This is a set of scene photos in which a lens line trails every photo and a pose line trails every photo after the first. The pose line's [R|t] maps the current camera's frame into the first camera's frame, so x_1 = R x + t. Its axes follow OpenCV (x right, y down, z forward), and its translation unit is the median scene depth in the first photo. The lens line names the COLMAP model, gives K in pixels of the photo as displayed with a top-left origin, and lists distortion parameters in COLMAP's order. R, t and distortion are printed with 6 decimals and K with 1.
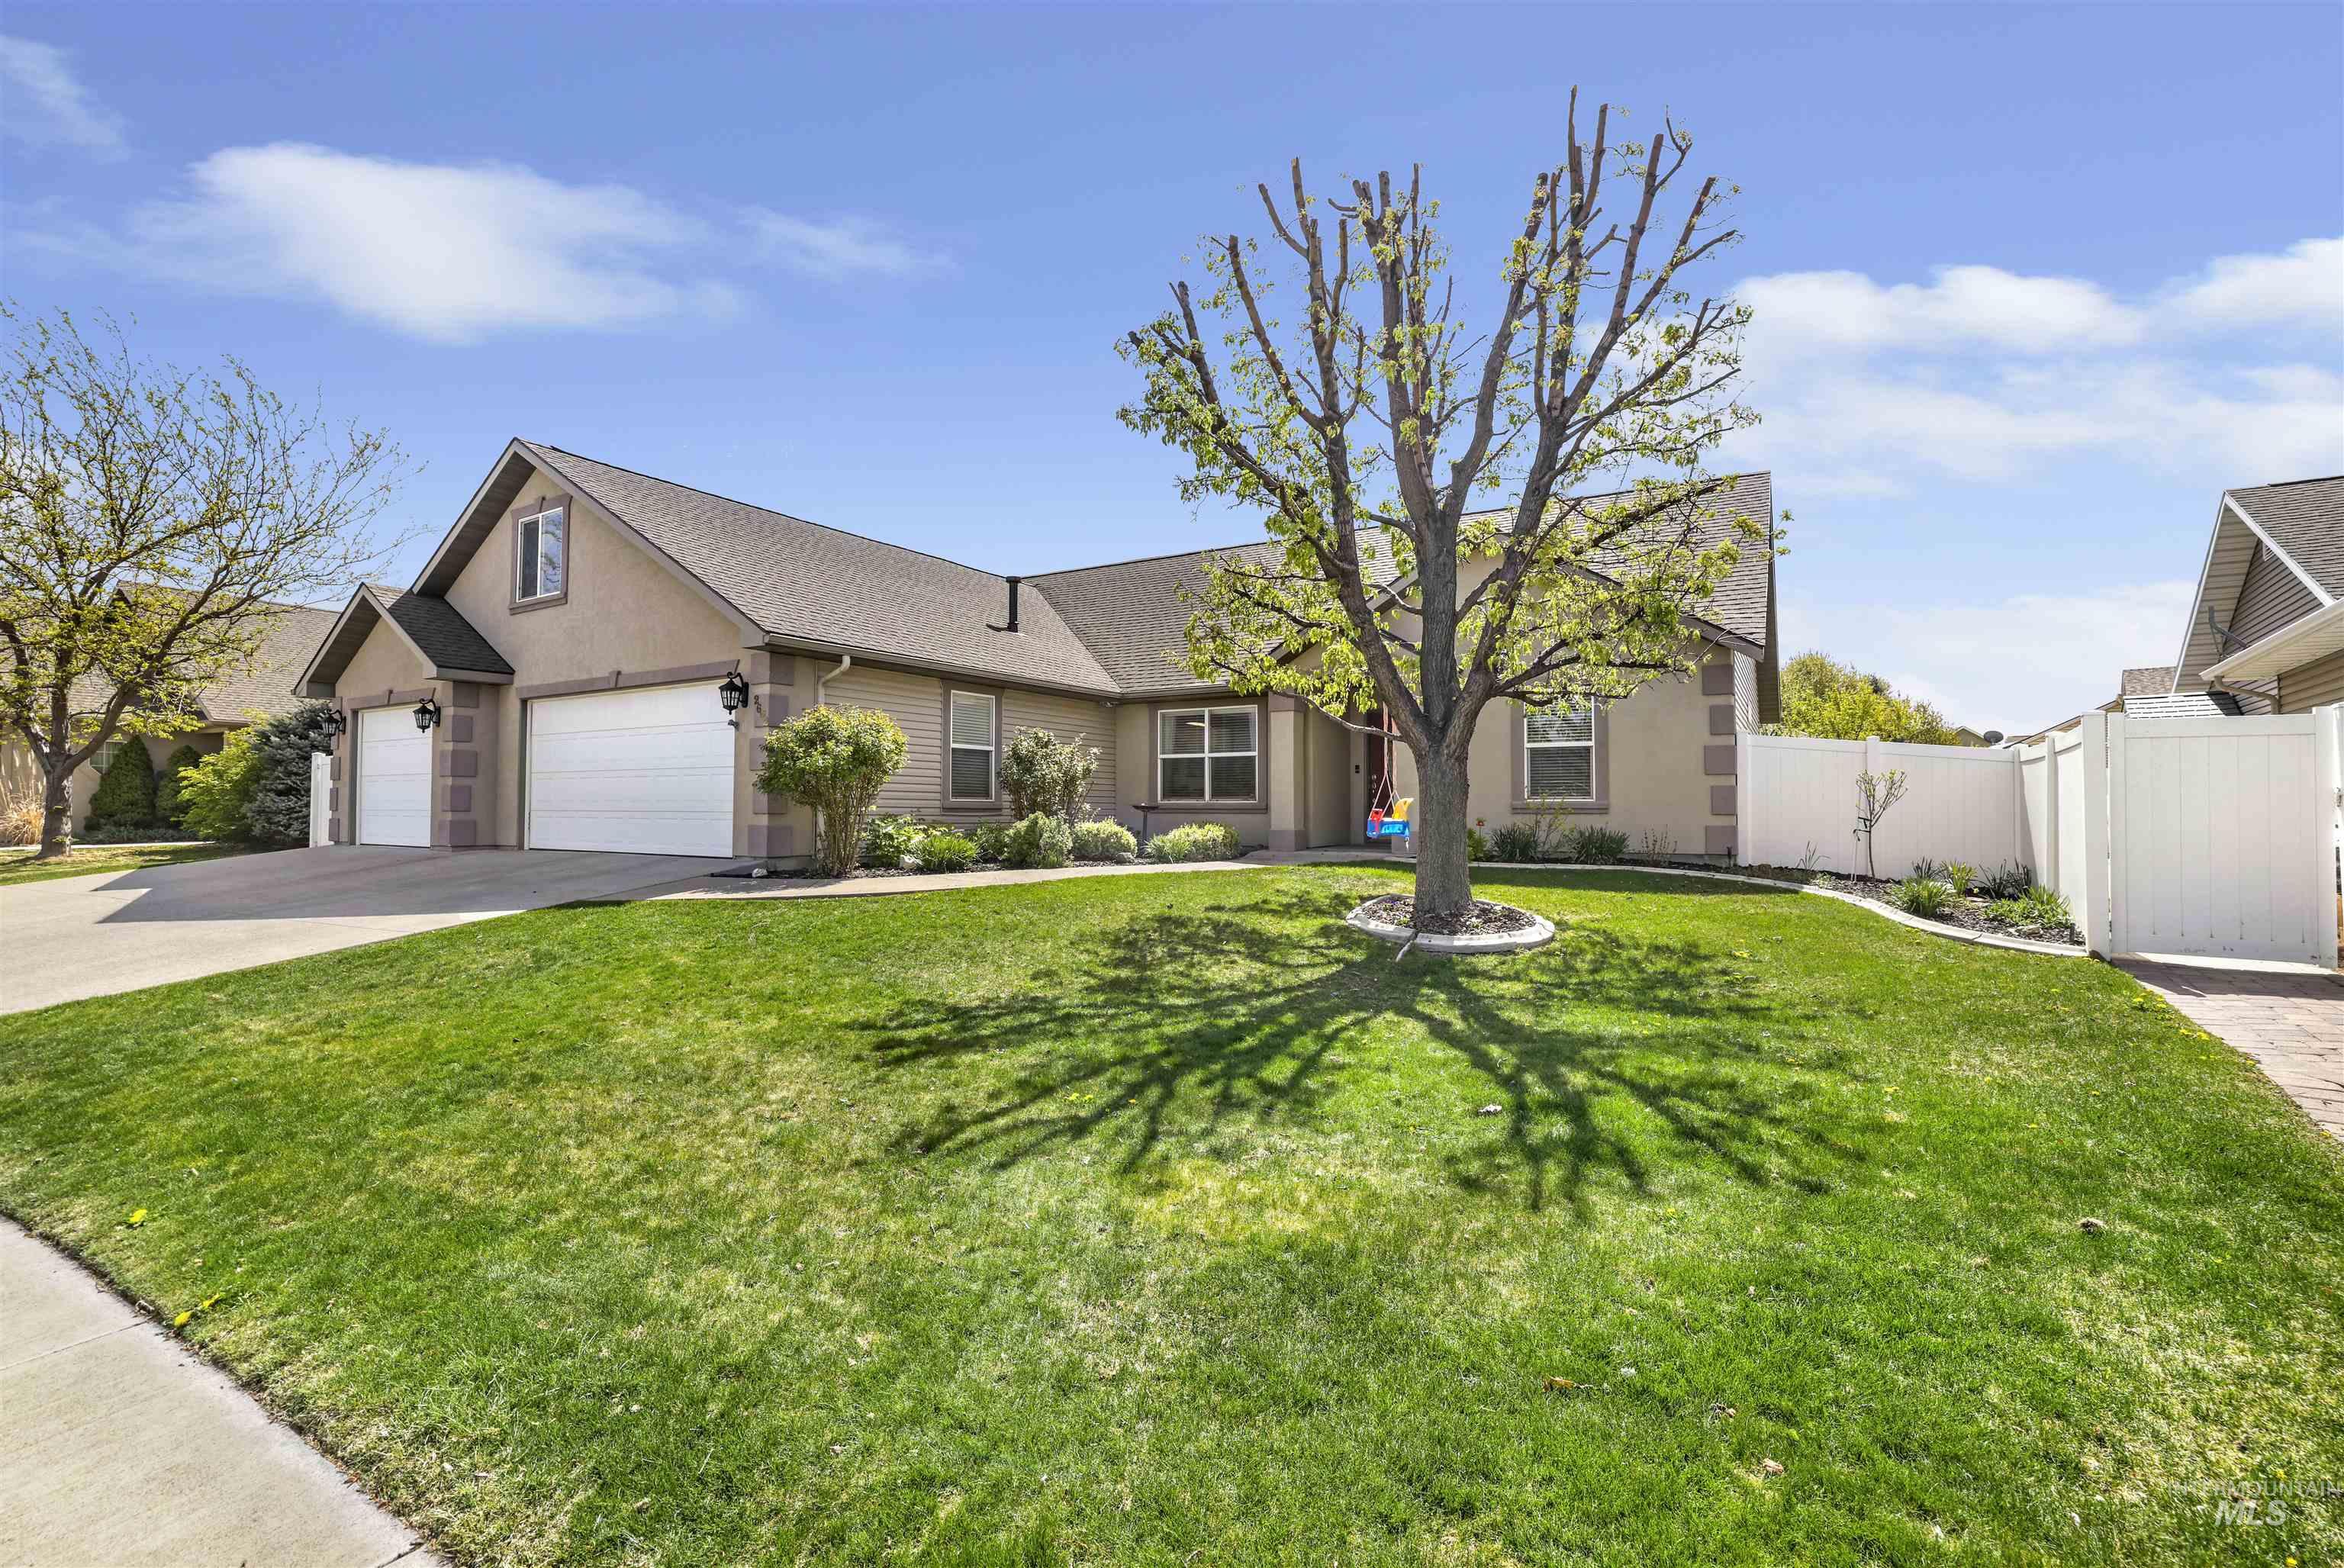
lens RADIAL K [[1074.6, 0, 1160.0], [0, 1074.6, 778.9], [0, 0, 1]] dist [-0.046816, 0.032878]
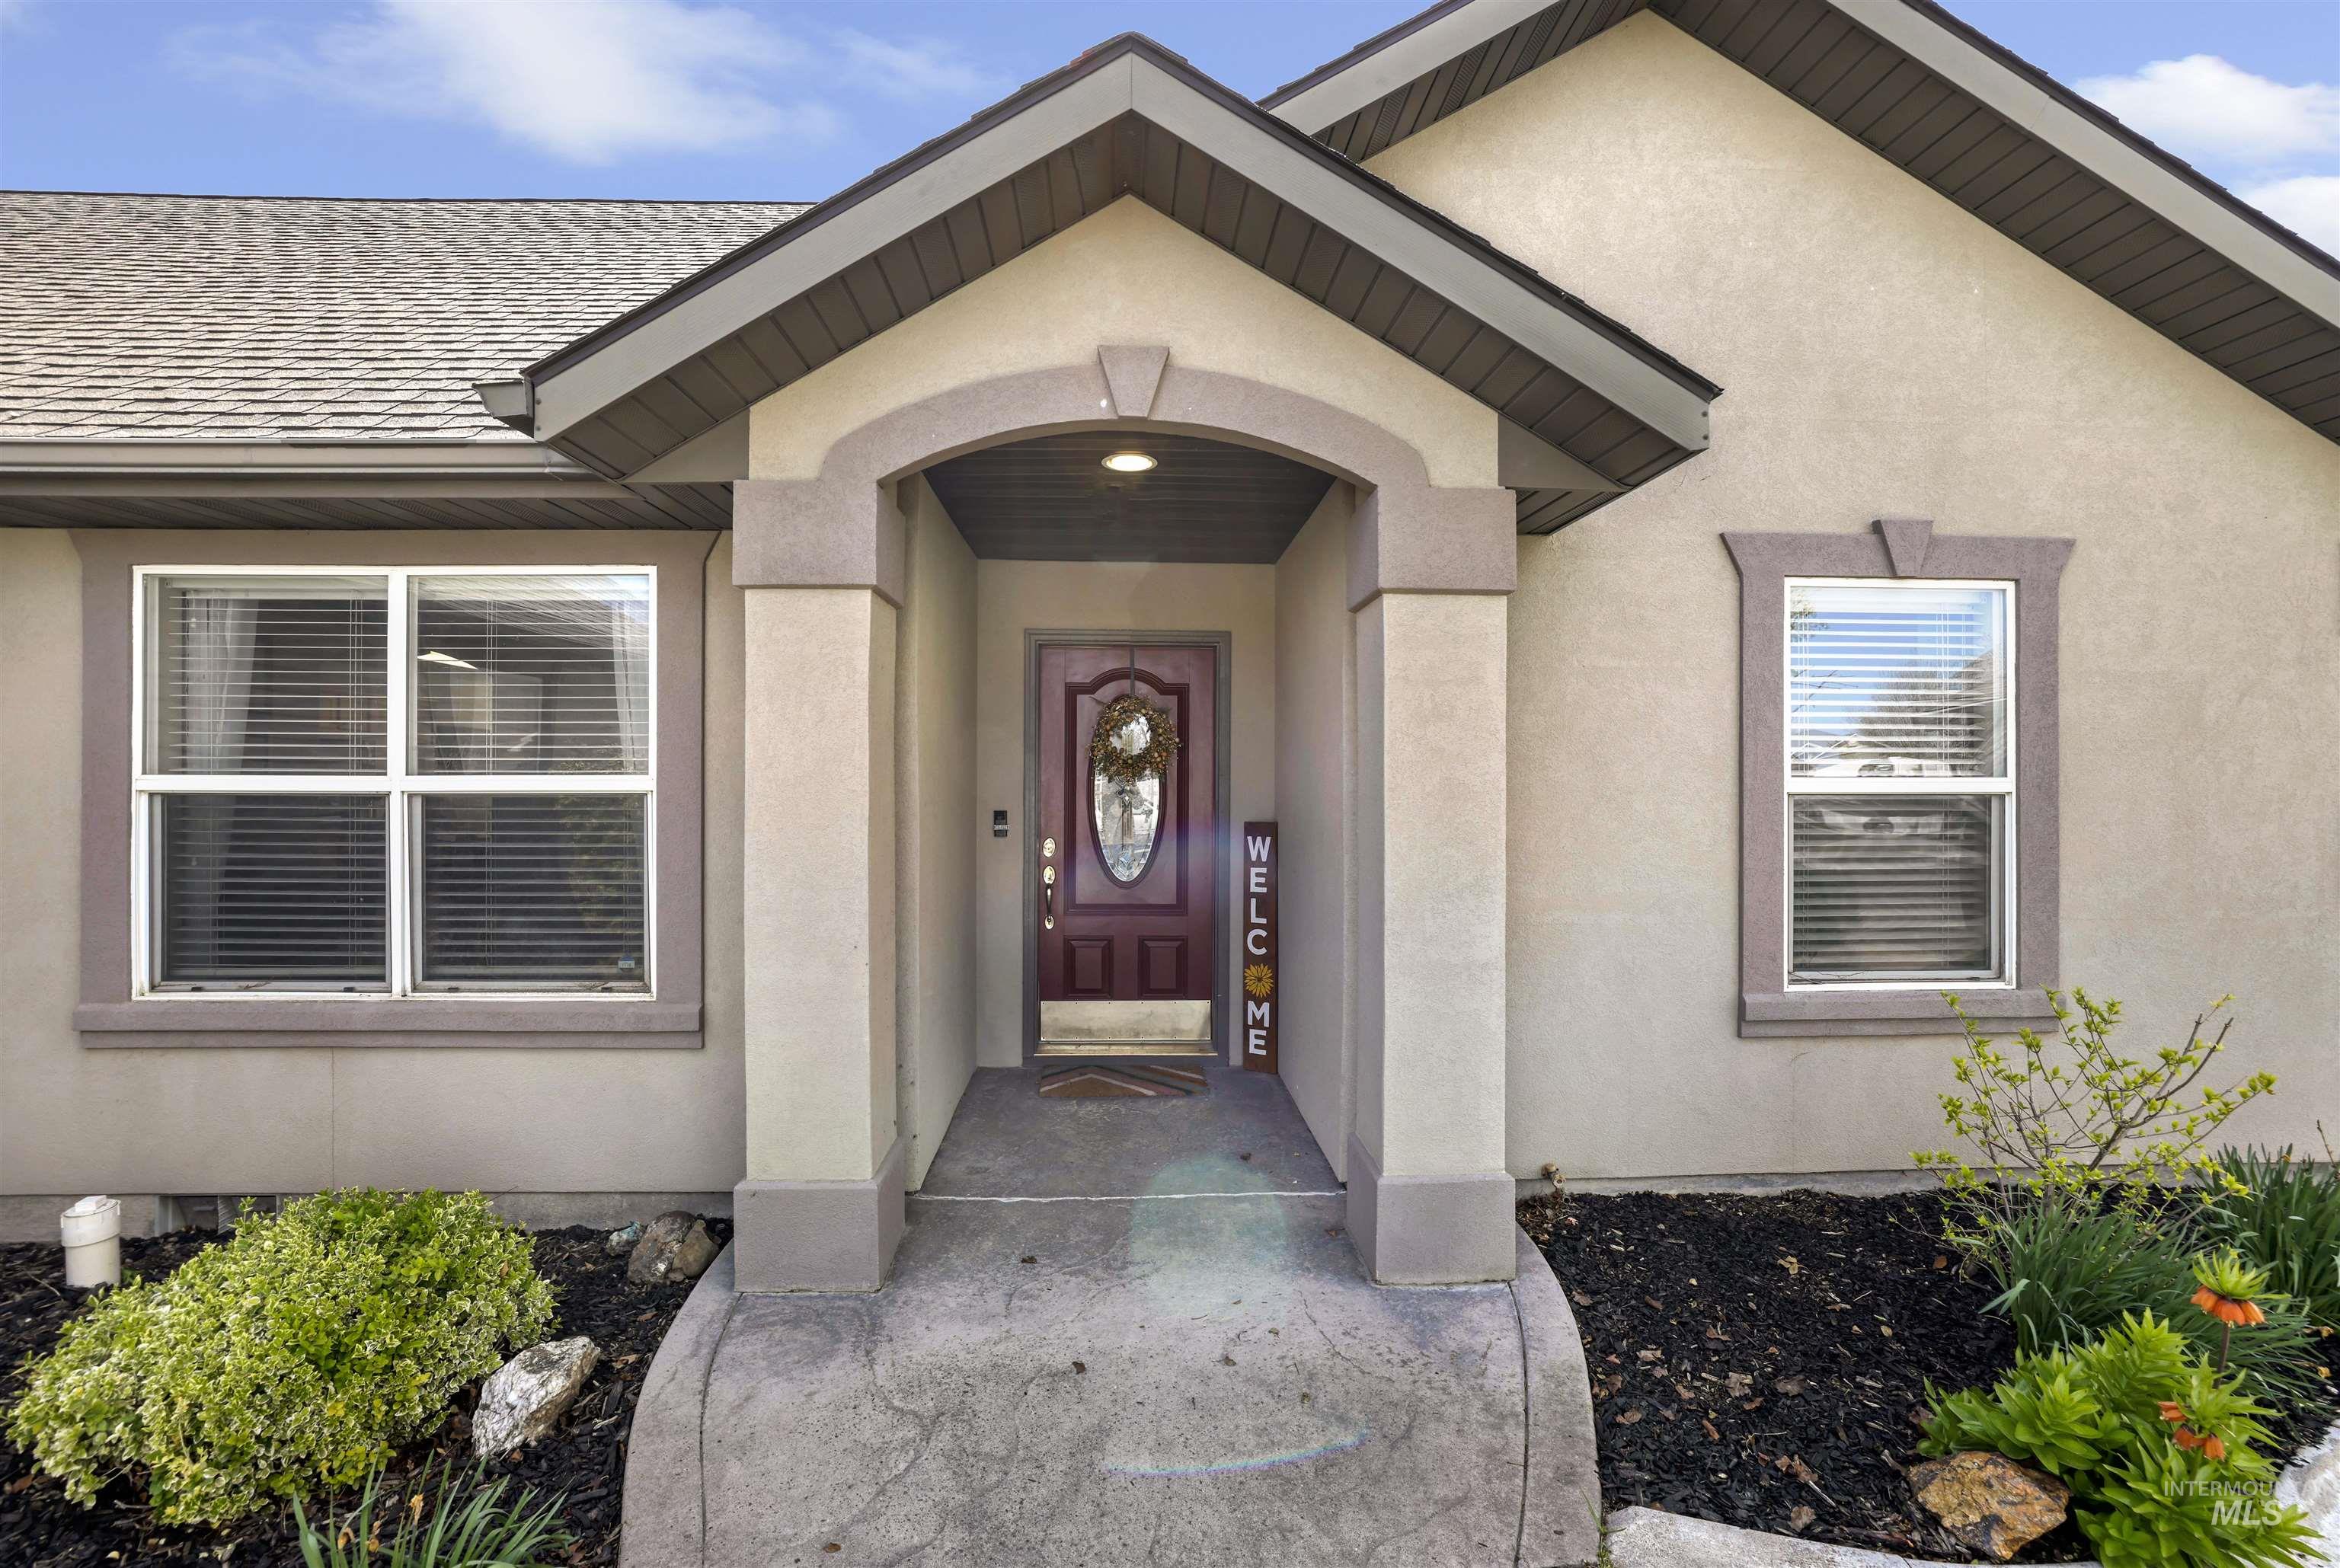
lens RADIAL K [[1072.6, 0, 1158.1], [0, 1072.6, 778.9], [0, 0, 1]] dist [-0.046816, 0.032878]
pose [[0.825459, -0.000344, 0.564461, 0.050472], [-0.017139, 0.999523, 0.025673, -0.031123], [-0.564201, -0.030867, 0.825060, 0.732917]]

■ ■ ■ ■

• _Exercise instructions_
Except for the pictures, give all the material above again verbatim.

• _Solution to this task_
This is a set of scene photos in which a lens line trails every photo and a pose line trails every photo after the first. The pose line's [R|t] maps the current camera's frame into the first camera's frame, so x_1 = R x + t. Its axes follow OpenCV (x right, y down, z forward), and its translation unit is the median scene depth in the first photo. The lens line names the COLMAP model, gives K in pixels of the photo as displayed with a top-left origin, and lists distortion parameters in COLMAP's order. R, t and distortion are printed with 6 decimals and K with 1.
lens RADIAL K [[1074.6, 0, 1160.0], [0, 1074.6, 778.9], [0, 0, 1]] dist [-0.046816, 0.032878]
lens RADIAL K [[1072.6, 0, 1158.1], [0, 1072.6, 778.9], [0, 0, 1]] dist [-0.046816, 0.032878]
pose [[0.825459, -0.000344, 0.564461, 0.050472], [-0.017139, 0.999523, 0.025673, -0.031123], [-0.564201, -0.030867, 0.825060, 0.732917]]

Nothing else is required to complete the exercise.